Background. Adequate organization is a prerequisite for good care. It is widely recognized that palliative care is fragmented and organization‐oriented rather than patient‐oriented. Moreover, the availability of palliative care services varies widely across Europe. Palliative care for cancer patients is relatively well understood and widely accepted. Therefore The EU IMPACT project  (IMplementation of quality indicators in PAlliative Care study) compares palliative care  which is relatively well developed (cancer) with another that is just starting to receive attention (dementia). The first aim of IMPACT is to identify national policy regarding the organization of palliative care for both conditions and to map patterns of service organisation.

Methods. A mapping exercise of service maps, describing palliative care services for people with cancer and with dementia using a standard matrix, was carried out in five research sites in Norway, Holland, Germany, England and Italy, respectively. The matrix had three levels: micro (direct provision of palliative care); meso (management or specialist resources supportive to palliative care services) and macro (policy and guidelines on palliaitive care). Subject matter experts (SEMs) with knowledge of palliative care services in primary care (own home or nursing home), secondary care (hospital) and tertiary care (hospice) were identified for each level of the matrix, and interviewed. Interviews were taped and transcribed in the national language, and key findings were translated into English for comparison.

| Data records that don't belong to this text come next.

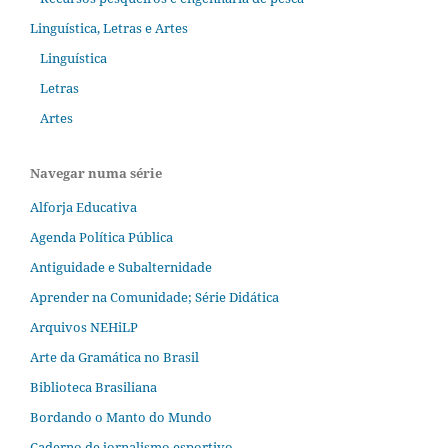
Linguística, Letras e Artes
Linguística
Letras
Artes
Navegar numa série
Alforja Educativa
Agenda Política Pública
Antiguidade e Subalternidade
Aprender na Comunidade; Série Didática
Arquivos NEHiLP
Arte da Gramática no Brasil
Biblioteca Brasiliana
Bordando o Manto do Mundo
Caderno de jornalismo esportivo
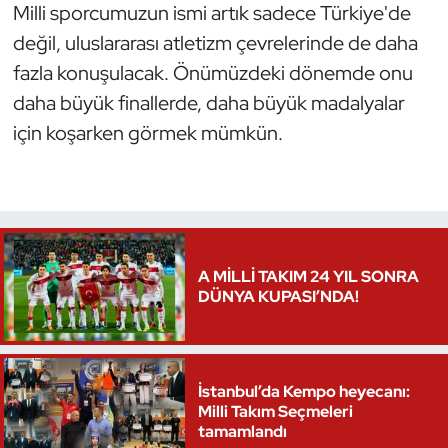
Milli sporcumuzun ismi artık sadece Türkiye'de
Triatlon
değil, uluslararası atletizm çevrelerinde de daha
fazla konuşulacak. Önümüzdeki dönemde onu
Voleybol
daha büyük finallerde, daha büyük madalyalar
için koşarken görmek mümkün.
Vücut Geliştirme Fitness
Wushu Kungfu
Yelken
A MİLLİ TAKIM 24 YIL SONRA
Yüzme
DÜNYA KUPASI’NDA!
İstanbul’da Kempo heyecanı:
Milli Takım Seçmeleri
tamamlandı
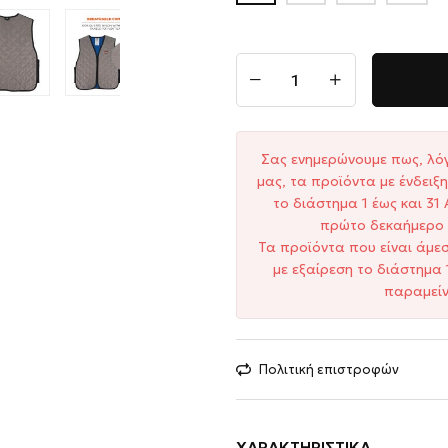
Σας ενημερώνουμε πως, λό
μας, τα προϊόντα με ένδει
το διάστημα 1 έως και 3
πρώτο δεκαήμερο 
Τα προϊόντα που είναι άμε
με εξαίρεση το διάστημα 
παραμείν
Πολιτική επιστροφών
ΧΑΡΑΚΤΗΡΙΣΤΙΚΆ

Results. We have identified three models of palliative care. The first corresponds to the hierarchy of primary /secondary/ tertiary level services, and applies to Italy, England and the Netherlands. The second has a more complex distribution of palliative care, with services functioning at secondary and tertiary level; this applies to Germany. The third model has palliative care as an intermediary service between primary and combined secondary and tertiary level services; this model applies to Norway.

Conclusions. There are profound differences in the organisation of palliative care with potential cost consequences. This basic descriptive typology will be very useful in developing interventions to improve the quality of palliative care that fit each condition in each country. In the next phase of IMPACT we are investigating barriers and facilitators in  cancer and dementia palliative care.